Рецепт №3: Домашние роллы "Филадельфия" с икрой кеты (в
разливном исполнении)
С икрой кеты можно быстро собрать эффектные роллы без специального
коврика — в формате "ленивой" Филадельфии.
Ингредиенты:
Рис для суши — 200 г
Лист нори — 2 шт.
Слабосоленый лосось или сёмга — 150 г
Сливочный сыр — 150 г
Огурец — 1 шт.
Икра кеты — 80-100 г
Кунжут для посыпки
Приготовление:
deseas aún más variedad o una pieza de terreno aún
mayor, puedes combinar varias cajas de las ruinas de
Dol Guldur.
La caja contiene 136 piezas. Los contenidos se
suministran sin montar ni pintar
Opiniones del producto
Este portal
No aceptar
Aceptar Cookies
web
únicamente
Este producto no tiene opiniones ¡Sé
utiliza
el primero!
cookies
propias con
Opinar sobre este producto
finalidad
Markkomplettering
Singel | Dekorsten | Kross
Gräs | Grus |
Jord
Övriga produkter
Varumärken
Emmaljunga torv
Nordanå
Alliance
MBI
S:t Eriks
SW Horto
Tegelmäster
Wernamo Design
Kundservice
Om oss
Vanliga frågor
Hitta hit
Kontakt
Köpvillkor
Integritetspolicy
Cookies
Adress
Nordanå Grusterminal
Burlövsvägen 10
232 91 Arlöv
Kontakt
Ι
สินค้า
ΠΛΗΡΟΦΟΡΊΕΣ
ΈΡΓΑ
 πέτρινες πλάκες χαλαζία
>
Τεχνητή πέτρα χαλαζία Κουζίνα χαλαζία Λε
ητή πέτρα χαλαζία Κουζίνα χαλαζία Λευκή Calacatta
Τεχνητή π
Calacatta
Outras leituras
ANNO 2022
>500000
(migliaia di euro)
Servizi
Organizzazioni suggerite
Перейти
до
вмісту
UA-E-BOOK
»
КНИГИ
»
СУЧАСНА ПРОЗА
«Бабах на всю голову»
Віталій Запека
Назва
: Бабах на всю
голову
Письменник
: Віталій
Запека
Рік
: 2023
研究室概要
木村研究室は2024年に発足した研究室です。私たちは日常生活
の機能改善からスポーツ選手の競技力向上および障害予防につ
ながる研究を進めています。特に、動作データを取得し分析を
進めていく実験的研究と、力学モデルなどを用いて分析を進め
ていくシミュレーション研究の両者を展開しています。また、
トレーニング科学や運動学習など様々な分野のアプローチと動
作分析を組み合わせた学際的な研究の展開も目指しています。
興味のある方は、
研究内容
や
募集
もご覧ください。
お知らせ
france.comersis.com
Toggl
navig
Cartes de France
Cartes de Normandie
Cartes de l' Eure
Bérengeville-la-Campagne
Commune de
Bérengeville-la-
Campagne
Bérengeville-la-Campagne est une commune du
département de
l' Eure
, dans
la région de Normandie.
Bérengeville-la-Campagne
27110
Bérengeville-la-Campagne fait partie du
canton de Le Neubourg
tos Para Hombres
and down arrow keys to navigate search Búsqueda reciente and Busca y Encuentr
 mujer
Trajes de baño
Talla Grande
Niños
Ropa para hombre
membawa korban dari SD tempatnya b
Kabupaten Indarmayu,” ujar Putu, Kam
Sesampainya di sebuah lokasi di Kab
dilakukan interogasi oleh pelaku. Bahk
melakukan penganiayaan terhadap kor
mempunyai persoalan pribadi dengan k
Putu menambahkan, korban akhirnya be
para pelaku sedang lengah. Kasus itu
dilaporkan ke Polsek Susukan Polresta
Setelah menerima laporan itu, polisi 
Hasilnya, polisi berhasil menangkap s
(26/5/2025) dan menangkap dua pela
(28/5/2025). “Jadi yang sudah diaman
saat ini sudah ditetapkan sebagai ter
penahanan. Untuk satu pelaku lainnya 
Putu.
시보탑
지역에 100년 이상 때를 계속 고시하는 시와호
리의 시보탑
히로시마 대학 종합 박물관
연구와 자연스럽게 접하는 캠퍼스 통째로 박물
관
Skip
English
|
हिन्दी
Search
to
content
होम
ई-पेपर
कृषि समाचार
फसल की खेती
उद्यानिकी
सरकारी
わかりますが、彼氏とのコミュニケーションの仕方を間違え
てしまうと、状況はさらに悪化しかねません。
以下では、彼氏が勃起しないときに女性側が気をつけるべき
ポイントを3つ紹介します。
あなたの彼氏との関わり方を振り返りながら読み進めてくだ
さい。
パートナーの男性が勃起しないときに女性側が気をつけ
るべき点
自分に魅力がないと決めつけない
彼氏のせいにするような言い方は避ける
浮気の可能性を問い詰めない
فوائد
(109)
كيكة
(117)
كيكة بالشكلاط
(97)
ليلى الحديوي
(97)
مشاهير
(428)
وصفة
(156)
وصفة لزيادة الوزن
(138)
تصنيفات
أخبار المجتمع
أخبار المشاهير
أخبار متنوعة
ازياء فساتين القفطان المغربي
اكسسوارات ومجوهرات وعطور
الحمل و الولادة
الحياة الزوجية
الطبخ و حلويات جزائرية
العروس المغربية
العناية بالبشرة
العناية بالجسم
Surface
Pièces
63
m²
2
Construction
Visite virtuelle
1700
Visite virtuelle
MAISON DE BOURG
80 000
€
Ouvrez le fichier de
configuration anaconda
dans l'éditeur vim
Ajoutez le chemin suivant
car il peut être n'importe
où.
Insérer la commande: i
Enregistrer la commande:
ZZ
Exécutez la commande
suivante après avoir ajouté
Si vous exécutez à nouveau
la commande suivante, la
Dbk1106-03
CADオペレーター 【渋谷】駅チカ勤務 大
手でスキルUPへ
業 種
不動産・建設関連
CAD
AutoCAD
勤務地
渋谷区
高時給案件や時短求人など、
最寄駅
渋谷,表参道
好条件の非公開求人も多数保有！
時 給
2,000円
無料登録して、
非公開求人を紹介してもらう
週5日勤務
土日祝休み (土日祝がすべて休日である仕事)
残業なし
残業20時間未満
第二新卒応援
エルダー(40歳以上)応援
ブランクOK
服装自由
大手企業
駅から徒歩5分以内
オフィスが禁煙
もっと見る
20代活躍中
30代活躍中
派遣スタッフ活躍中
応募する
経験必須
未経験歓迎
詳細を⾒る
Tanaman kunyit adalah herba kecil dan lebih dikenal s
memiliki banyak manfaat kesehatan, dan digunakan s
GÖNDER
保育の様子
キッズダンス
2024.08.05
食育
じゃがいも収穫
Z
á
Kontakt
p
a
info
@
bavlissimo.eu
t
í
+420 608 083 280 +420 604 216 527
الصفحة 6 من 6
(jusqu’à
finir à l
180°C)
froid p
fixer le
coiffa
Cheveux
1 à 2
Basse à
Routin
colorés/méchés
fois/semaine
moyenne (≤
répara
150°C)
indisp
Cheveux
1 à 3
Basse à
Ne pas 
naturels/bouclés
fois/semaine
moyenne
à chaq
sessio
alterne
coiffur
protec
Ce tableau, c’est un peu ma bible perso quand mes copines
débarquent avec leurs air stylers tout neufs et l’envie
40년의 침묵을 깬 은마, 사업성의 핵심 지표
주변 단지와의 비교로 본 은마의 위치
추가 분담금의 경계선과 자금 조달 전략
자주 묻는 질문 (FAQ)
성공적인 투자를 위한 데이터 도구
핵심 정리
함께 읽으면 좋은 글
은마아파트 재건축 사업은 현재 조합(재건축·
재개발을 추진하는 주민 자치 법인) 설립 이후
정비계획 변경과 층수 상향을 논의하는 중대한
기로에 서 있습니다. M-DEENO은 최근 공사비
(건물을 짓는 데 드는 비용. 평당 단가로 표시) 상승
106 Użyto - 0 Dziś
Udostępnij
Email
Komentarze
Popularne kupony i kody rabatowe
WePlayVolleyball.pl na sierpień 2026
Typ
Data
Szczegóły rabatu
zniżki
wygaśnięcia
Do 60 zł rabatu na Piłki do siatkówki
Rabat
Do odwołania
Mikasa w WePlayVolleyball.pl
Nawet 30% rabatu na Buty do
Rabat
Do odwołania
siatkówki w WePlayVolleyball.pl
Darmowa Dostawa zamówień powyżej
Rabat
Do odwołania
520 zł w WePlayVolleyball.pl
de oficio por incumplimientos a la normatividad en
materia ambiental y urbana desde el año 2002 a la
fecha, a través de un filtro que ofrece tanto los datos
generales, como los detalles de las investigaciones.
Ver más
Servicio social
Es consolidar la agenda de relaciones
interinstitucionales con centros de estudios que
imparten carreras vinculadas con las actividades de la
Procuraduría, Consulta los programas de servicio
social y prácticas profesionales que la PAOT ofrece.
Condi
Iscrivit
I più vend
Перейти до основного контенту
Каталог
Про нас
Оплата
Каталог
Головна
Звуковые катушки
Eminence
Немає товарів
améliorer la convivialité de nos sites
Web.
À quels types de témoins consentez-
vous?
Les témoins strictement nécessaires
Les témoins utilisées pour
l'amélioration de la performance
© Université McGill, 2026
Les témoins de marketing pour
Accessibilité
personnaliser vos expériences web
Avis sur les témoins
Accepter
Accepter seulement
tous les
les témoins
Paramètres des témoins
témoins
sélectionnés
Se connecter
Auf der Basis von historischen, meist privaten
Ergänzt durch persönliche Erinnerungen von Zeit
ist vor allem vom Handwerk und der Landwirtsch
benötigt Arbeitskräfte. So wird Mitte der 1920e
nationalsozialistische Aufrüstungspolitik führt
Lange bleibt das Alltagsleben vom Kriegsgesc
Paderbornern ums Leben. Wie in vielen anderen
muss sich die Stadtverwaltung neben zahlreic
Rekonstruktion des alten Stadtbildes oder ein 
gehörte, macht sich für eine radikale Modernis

□ □ □ □

# Task description
Copy each line in the listing where "pelaku" appears.

# Result of this task
dilakukan interogasi oleh pelaku. Bahk
para pelaku sedang lengah. Kasus itu
penahanan. Untuk satu pelaku lainnya 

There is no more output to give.